Ante esta situación, monseñor Álvarez se resguardó en la parroquia Santo Cristo de Esquipulas, ubicada en Las Colinas y administrada por monseñor Carlos Avilés. “Hoy, a estas horas comienzo un ayuno de agua y suero indefinido hasta que la Policía Nacional a través del presidente de la Conferencia Episcopal me hagan saber que van a respetar mi círculo familiar”, dijo Álvarez.

El prelado también relata que en uno de los semáforos le consultó a los oficiales por qué lo seguían, y ellos argumentaron que “era por su seguridad”. “Ya sabemos que la inseguridad de este país es precisamente la Policía. Los que nos hacen sentir inseguros con esa persecusión son ustedes, hermanos policías”, continuó.

No es la primera vez que monseñor Álvarez es perseguido por oficiales policiales. En marzo de este año fue detenido de manera “brusca” por una camioneta de la Policía cuando transitaba en su vehículo por San Benito. En abril, también denunció el ataque a una de las colaboradoras de la catedral de Matagalpa. “Dios sabe que con toda sencillez, si es a mí a quien buscan dejen que estos se vayan. No hagan con los fieles lo que quieren hacer conmigo. Lo que quieran hacer conmigo, si van a hacerlo háganlo conmigo y no con los fieles, no con el santo pueblo de Dios, se los digo con toda claridad y sencillez”, dijo durante una de sus homilías. Junto a monseñor Silvio Báez –quien fue enviado al exilio por el Vaticano debido a claras amenazas en su contra– son los obispos que más duramente han denunciado la represión de la dictadura durante sus homilías, casi en el mismo tono que lo hacía monseñor Óscar Arnulfo Romero en El Salvador, asesinado en plena eucaristía por un pelotón del Ejército. 

Persecución religiosa

EFE | Archivo.

Esta tarde, la dictadura a través del Instituto Nicaragüense de Telecomunicaciones (Telcor) ordenó la eliminación del canal 51, Canal Católico, de la parrilla televisiva. El comunicado lo dio a conocer la empresa Claro, una de las principales compañías que ofrece servicios de telecomunicaciones. El medio era administrado por la Conferencia Episcopal de Nicaragua y gran parte de su programación consistía en contenido religioso. Sin embargo, tras la censura impuesta por la dictadura acogió a segmentos como Doble Play y también prestó su señal al Comité Científico Interdisciplinario para que los expertos alertaran sobre el avance de la pandemia de Covid-19.

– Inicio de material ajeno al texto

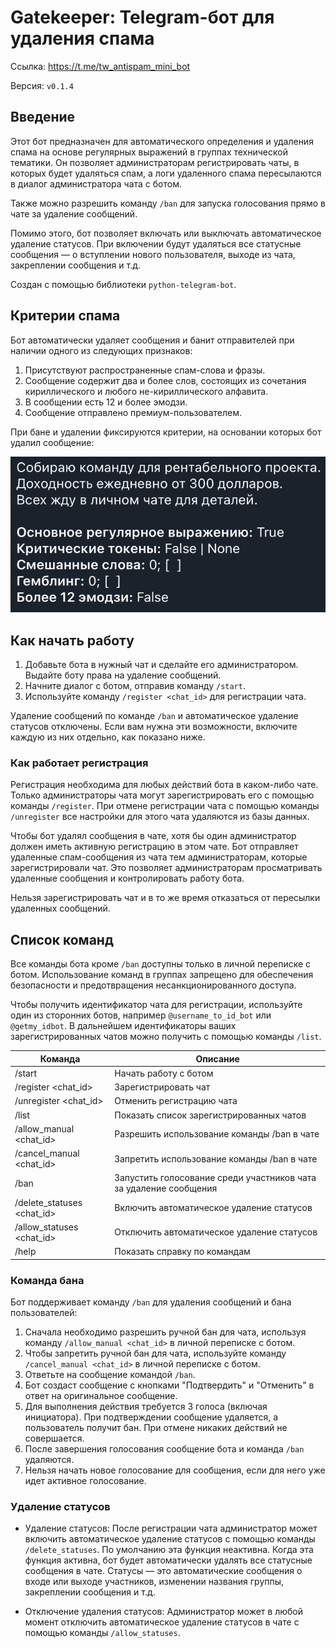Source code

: # Gatekeeper: Telegram-бот для удаления спама

Ссылка: https://t.me/tw_antispam_mini_bot

Версия: `v0.1.4`

## Введение

Этот бот предназначен для автоматического определения и удаления спама на основе регулярных выражений в группах технической тематики. Он позволяет администраторам регистрировать чаты, в которых будет удаляться спам, а логи удаленного спама пересылаются в диалог администратора чата с ботом.

Также можно разрешить команду `/ban` для запуска голосования прямо в чате за удаление сообщений.

Помимо этого, бот позволяет включать или выключать автоматическое удаление статусов. При включении будут удаляться все статусные сообщения — о вступлении нового пользователя, выходе из чата, закреплении сообщения и т.д.

Создан с помощью библиотеки `python-telegram-bot`.

## Критерии спама

Бот автоматически удаляет сообщения и банит отправителей при наличии одного из следующих признаков:

1. Присутствуют распространенные спам-слова и фразы.
1. Сообщение содержит два и более слов, состоящих из сочетания кириллического и любого не-кириллического алфавита.
1. В сообщении есть 12 и более эмодзи.
1. Сообщение отправлено премиум-пользователем.

При бане и удалении фиксируются критерии, на основании которых бот удалил сообщение:

![example](./assets/example.png)

## Как начать работу

1. Добавьте бота в нужный чат и сделайте его администратором. Выдайте боту права на удаление сообщений.
1. Начните диалог с ботом, отправив команду `/start`.
1. Используйте команду `/register <chat_id>` для регистрации чата.

Удаление сообщений по команде `/ban` и автоматическое удаление статусов отключены. Если вам нужна эти возможности, включите каждую из них отдельно, как показано ниже.

### Как работает регистрация

Регистрация необходима для любых действий бота в каком-либо чате. Только администраторы чата могут зарегистрировать его с помощью команды `/register`. При отмене регистрации чата с помощью команды `/unregister` все настройки для этого чата удаляются из базы данных.

Чтобы бот удалял сообщения в чате, хотя бы один администратор должен иметь активную регистрацию в этом чате. Бот отправляет удаленные спам-сообщения из чата тем администраторам, которые зарегистрировали чат. Это позволяет администраторам просматривать удаленные сообщения и контролировать работу бота.

Нельзя зарегистрировать чат и в то же время отказаться от пересылки удаленных сообщений.

## Список команд

Все команды бота кроме `/ban` доступны только в личной переписке с ботом. Использование команд в группах запрещено для обеспечения безопасности и предотвращения несанкционированного доступа.

Чтобы получить идентификатор чата для регистрации, используйте один из сторонних ботов, например `@username_to_id_bot` или `@getmy_idbot`. В дальнейшем идентификаторы ваших зарегистрированных чатов можно получить с помощью команды `/list`.

| Команда | Описание |
|---------|----------|
| /start | Начать работу с ботом |
| /register <chat_id> | Зарегистрировать чат |
| /unregister <chat_id> | Отменить регистрацию чата |
| /list | Показать список зарегистрированных чатов |
| /allow_manual <chat_id> | Разрешить использование команды /ban в чате |
| /cancel_manual <chat_id> | Запретить использование команды /ban в чате |
| /ban | Запустить голосование среди участников чата за удаление сообщения |
| /delete_statuses <chat_id> | Включить автоматическое удаление статусов |
| /allow_statuses <chat_id> | Отключить автоматическое удаление статусов |
| /help | Показать справку по командам |

### Команда бана

Бот поддерживает команду `/ban` для удаления сообщений и бана пользователей:

1. Сначала необходимо разрешить ручной бан для чата, используя команду `/allow_manual <chat_id>` в личной переписке с ботом.
1. Чтобы запретить ручной бан для чата, используйте команду `/cancel_manual <chat_id>` в личной переписке с ботом.
1. Ответьте на сообщение командой `/ban`.
1. Бот создаст сообщение с кнопками "Подтвердить" и "Отменить" в ответ на оригинальное сообщение.
1. Для выполнения действия требуется 3 голоса (включая инициатора).
   При подтверждении сообщение удаляется, а пользователь получит бан.
   При отмене никаких действий не совершается.
1. После завершения голосования сообщение бота и команда `/ban` удаляются.
1. Нельзя начать новое голосование для сообщения, если для него уже идет активное голосование.

### Удаление статусов

* Удаление статусов: После регистрации чата администратор может включить автоматическое удаление статусов с помощью команды `/delete_statuses`. По умолчанию эта функция неактивна. Когда эта функция активна, бот будет автоматически удалять все статусные сообщения в чате. Статусы — это автоматические сообщения о входе или выходе участников, изменении названия группы, закреплении сообщения и т.д.

* Отключение удаления статусов: Администратор может в любой момент отключить автоматическое удаление статусов в чате с помощью команды `/allow_statuses`.
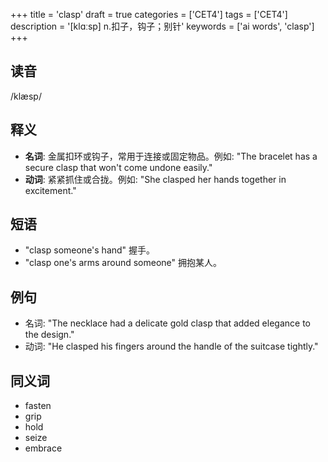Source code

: +++
title = 'clasp'
draft = true
categories = ['CET4']
tags = ['CET4']
description = '[klɑːsp] n.扣子，钩子；别针'
keywords = ['ai words', 'clasp']
+++

## 读音
/klæsp/

## 释义
- **名词**: 金属扣环或钩子，常用于连接或固定物品。例如: "The bracelet has a secure clasp that won't come undone easily."
- **动词**: 紧紧抓住或合拢。例如: "She clasped her hands together in excitement."

## 短语
- "clasp someone's hand" 握手。
- "clasp one's arms around someone" 拥抱某人。

## 例句
- 名词: "The necklace had a delicate gold clasp that added elegance to the design."
- 动词: "He clasped his fingers around the handle of the suitcase tightly."

## 同义词
- fasten
- grip
- hold
- seize
- embrace
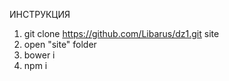 ИНСТРУКЦИЯ

1. git clone https://github.com/Libarus/dz1.git site
2. open "site" folder
3. bower i
4. npm i
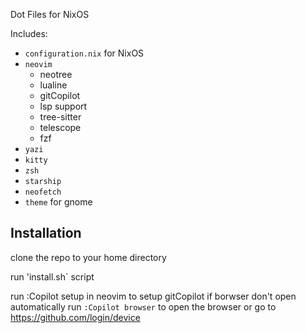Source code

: Dot Files for NixOS

Includes:
- `configuration.nix` for NixOS 
- `neovim`
   - neotree
   - lualine
   - gitCopilot
   - lsp support
   - tree-sitter
   - telescope
   - fzf
- `yazi`
- `kitty`
- `zsh`
- `starship`
- `neofetch`
- `theme` for gnome

## Installation

clone the repo to your home directory

run 'install.sh` script

run :Copilot setup in neovim to setup gitCopilot if borwser don't open automatically run `:Copilot browser` to open the browser or go to https://github.com/login/device
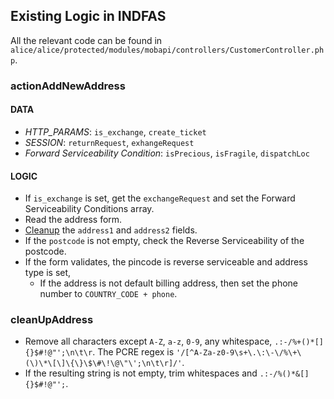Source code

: ## Existing Logic in INDFAS

All the relevant code can be found in `alice/alice/protected/modules/mobapi/controllers/CustomerController.php`.

### actionAddNewAddress

#### DATA

- *HTTP_PARAMS*: `is_exchange`, `create_ticket`
- *SESSION*: `returnRequest`, `exhangeRequest`
- *Forward Serviceability Condition*: `isPrecious`, `isFragile`, `dispatchLoc`

#### LOGIC

- If `is_exchange` is set, get the `exchangeRequest` and set the Forward Serviceability Conditions array.
- Read the address form.
- [Cleanup](#cleanupaddress) the `address1` and `address2` fields.
- If the `postcode` is not empty, check the Reverse Serviceability of the postcode.
- If the form validates, the pincode is reverse serviceable and address type is set,
  - If the address is not default billing address, then set the phone number to `COUNTRY_CODE + phone`.

### cleanUpAddress

- Remove all characters except `A-Z`, `a-z`, `0-9`, any whitespace, `.:-/%+()*[]{}$#!@"';\n\t\r`. The PCRE regex is `'/[^A-Za-z0-9\s+\.\:\-\/%\+\(\)\*\[\]\{\}\$\#\!\@\"\';\n\t\r]/'`.
- If the resulting string is not empty, trim whitespaces and `.:-/%()*&[]{}$#!@"';`.

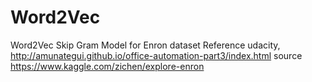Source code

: # Word2Vec
Word2Vec Skip Gram Model for Enron dataset
Reference udacity, http://amunategui.github.io/office-automation-part3/index.html
source https://www.kaggle.com/zichen/explore-enron
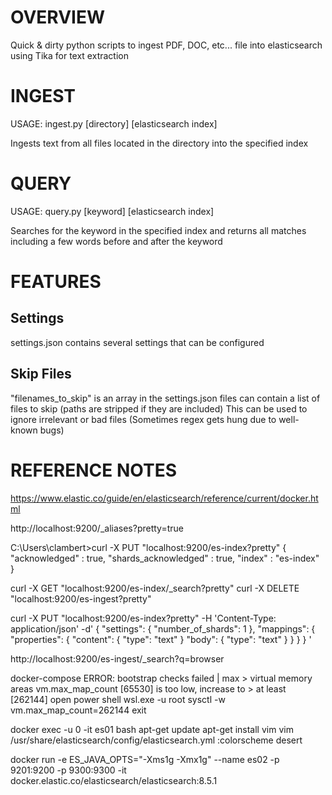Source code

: # OVERVIEW
Quick & dirty python scripts to ingest PDF, DOC, etc... file into elasticsearch using Tika for text extraction

# INGEST
USAGE: ingest.py [directory] [elasticsearch index]

Ingests text from all files located in the directory into the specified index

# QUERY
USAGE: query.py [keyword] [elasticsearch index]

Searches for the keyword in the specified index and returns all matches including a few words before and after the keyword

# FEATURES
## Settings
settings.json contains several settings that can be configured

## Skip Files
"filenames_to_skip" is an array in the settings.json files can contain a list of files to skip (paths are stripped if they are included)
This can be used to ignore irrelevant or bad files (Sometimes regex gets hung due to well-known bugs)

# REFERENCE NOTES
https://www.elastic.co/guide/en/elasticsearch/reference/current/docker.html

http://localhost:9200/_aliases?pretty=true

C:\Users\clambert>curl -X PUT "localhost:9200/es-index?pretty"
{
  "acknowledged" : true,
  "shards_acknowledged" : true,
  "index" : "es-index"
}

curl -X GET "localhost:9200/es-index/_search?pretty"
curl -X DELETE "localhost:9200/es-ingest?pretty"

curl -X PUT "localhost:9200/es-index?pretty" -H 'Content-Type: application/json' -d'
{  "settings": {
"number_of_shards": 1
  },
  "mappings": {
    "properties": {
      "content": { "type": "text" }
      "body": { "type": "text" }
    }
  }
}
'

http://localhost:9200/es-ingest/_search?q=browser

docker-compose ERROR: bootstrap checks failed | max > virtual memory areas vm.max_map_count [65530] is too low, increase to > at least [262144]
open power shell 
wsl.exe -u root
sysctl -w vm.max_map_count=262144
exit

docker exec -u 0 -it es01 bash
apt-get update
apt-get install vim
vim /usr/share/elasticsearch/config/elasticsearch.yml
:colorscheme desert

 docker run -e ES_JAVA_OPTS="-Xms1g -Xmx1g" --name es02 -p 9201:9200  -p 9300:9300 -it docker.elastic.co/elasticsearch/elasticsearch:8.5.1
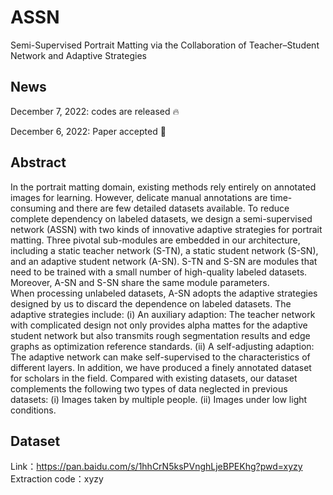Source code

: # ASSN
Semi-Supervised Portrait Matting via the Collaboration of
Teacher–Student Network and Adaptive Strategies

## News

December 7, 2022: codes are released 🔥  

December 6, 2022: Paper accepted  🎉  

## Abstract
In the portrait matting domain, existing methods rely entirely on annotated images for learning. However, delicate manual annotations are time-consuming and there are few detailed datasets available. To reduce complete dependency on labeled datasets, we design a semi-supervised network (ASSN) with two kinds of innovative adaptive strategies for portrait matting. Three pivotal sub-modules are embedded in our architecture, including a static teacher network (S-TN), a static student network (S-SN), and an adaptive student network (A-SN). 
S-TN and S-SN are modules that need to be trained with a small number of high-quality labeled datasets. Moreover, A-SN and S-SN share the same module parameters.  
When processing unlabeled datasets, A-SN adopts the adaptive strategies designed by us to discard the dependence on labeled datasets. The adaptive strategies include: (i) An auxiliary adaption: The teacher network with complicated design not only provides alpha mattes for the adaptive student network but also transmits rough segmentation results and edge graphs as optimization reference standards. (ii) A self-adjusting adaption: The adaptive network can make self-supervised to the characteristics of different layers. In addition, we have produced a finely annotated dataset for scholars in the field.
Compared with existing datasets, our dataset complements the following two types of data neglected in previous datasets: (i) Images taken by multiple people. (ii) Images under low light conditions.

## Dataset

Link：https://pan.baidu.com/s/1hhCrN5ksPVnghLjeBPEKhg?pwd=xyzy 
Extraction code：xyzy 
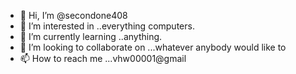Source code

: - 👋 Hi, I’m @secondone408
- 👀 I’m interested in ..everything computers.
- 🌱 I’m currently learning ..anything.
- 💞️ I’m looking to collaborate on ...whatever anybody would like to
- 📫 How to reach me ...vhw00001@gmail

<!---
secondone408/secondone408 is a ✨ special ✨ repository because its `README.md` (this file) appears on your GitHub profile.
You can click the Preview link to take a look at your changes.
--->
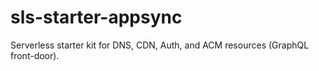# sls-starter-appsync
Serverless starter kit for DNS, CDN, Auth, and ACM resources (GraphQL front-door).
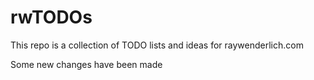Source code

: # rwTODOs

This repo is a collection of TODO lists and ideas for raywenderlich.com

Some new changes have been made

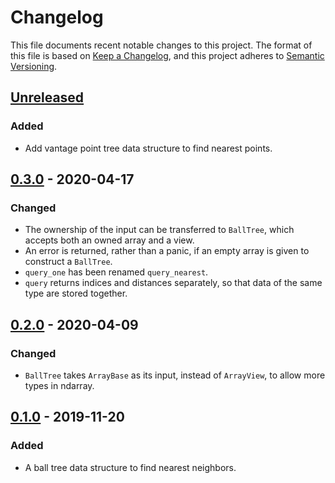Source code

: # Changelog

This file documents recent notable changes to this project. The format of this
file is based on [Keep a Changelog](https://keepachangelog.com/en/1.0.0/), and
this project adheres to [Semantic
Versioning](https://semver.org/spec/v2.0.0.html).

## [Unreleased]

### Added

- Add vantage point tree data structure to find nearest points.

## [0.3.0] - 2020-04-17

### Changed

- The ownership of the input can be transferred to `BallTree`, which accepts
  both an owned array and a view.
- An error is returned, rather than a panic, if an empty array is given to
  construct a `BallTree`.
- `query_one` has been renamed `query_nearest`.
- `query` returns indices and distances separately, so that data of the same
  type are stored together.

## [0.2.0] - 2020-04-09

### Changed

- `BallTree` takes `ArrayBase` as its input, instead of `ArrayView`, to allow
  more types in ndarray.

## [0.1.0] - 2019-11-20

### Added

- A ball tree data structure to find nearest neighbors.

[Unreleased]: https://github.com/petabi/petal-neighbors/compare/0.3.0...master
[0.3.0]: https://github.com/petabi/petal-neighbors/compare/0.2.0...0.3.0
[0.2.0]: https://github.com/petabi/petal-neighbors/compare/0.1.0...0.2.0
[0.1.0]: https://github.com/petabi/petal-neighbors/tree/0.1.0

El régimen Ortega-Murillo pretende elevar la represión contra los curas católicos que son críticos. El preludio de esto fue un informe realizado por la Comisión de Justicia de la Asamblea Nacional –dominada por el oficialismo– en el que se involucra a los religiosos como impulsores del supuesto golpe de Estado. “Sectores de la oligarquía, con conjunto con algunos líderes religiosos y determinadas oenegés impulsaron un intento de golpe financiado, dirigido y organizado principalmente desde el exterior cometiendo delitos que violan los derechos humanos de los nicaragüenses”, sigue el documento.

Ortega y Murillo han atacado en reiteradas ocasiones a los obispos que durante las protestas de abril de 2018 prestaron ayuda humanitaria, lo que desató una persecución contra ellos. Muchos tuvieron que exiliarse, incluidos monseñor Silvio Báez y el padre Edwin Román, dos críticos al régimen. Posterior a ello, la vigilancia policial se ha recrudecido. El primer caso tras el informe fue el del padre Harving Padilla, de la parroquia San Juan Bautista, quien declaró al medio Confidencial que le han impuesto “parroquia por cárcel”. El régimen intensificó el asedio a Padilla desde el 15 de mayo, cuando un grupo de uniformados llegó al momento de la homilía a tomar fotografías. Desde entonces, una patrulla permanece a las afueras del templo.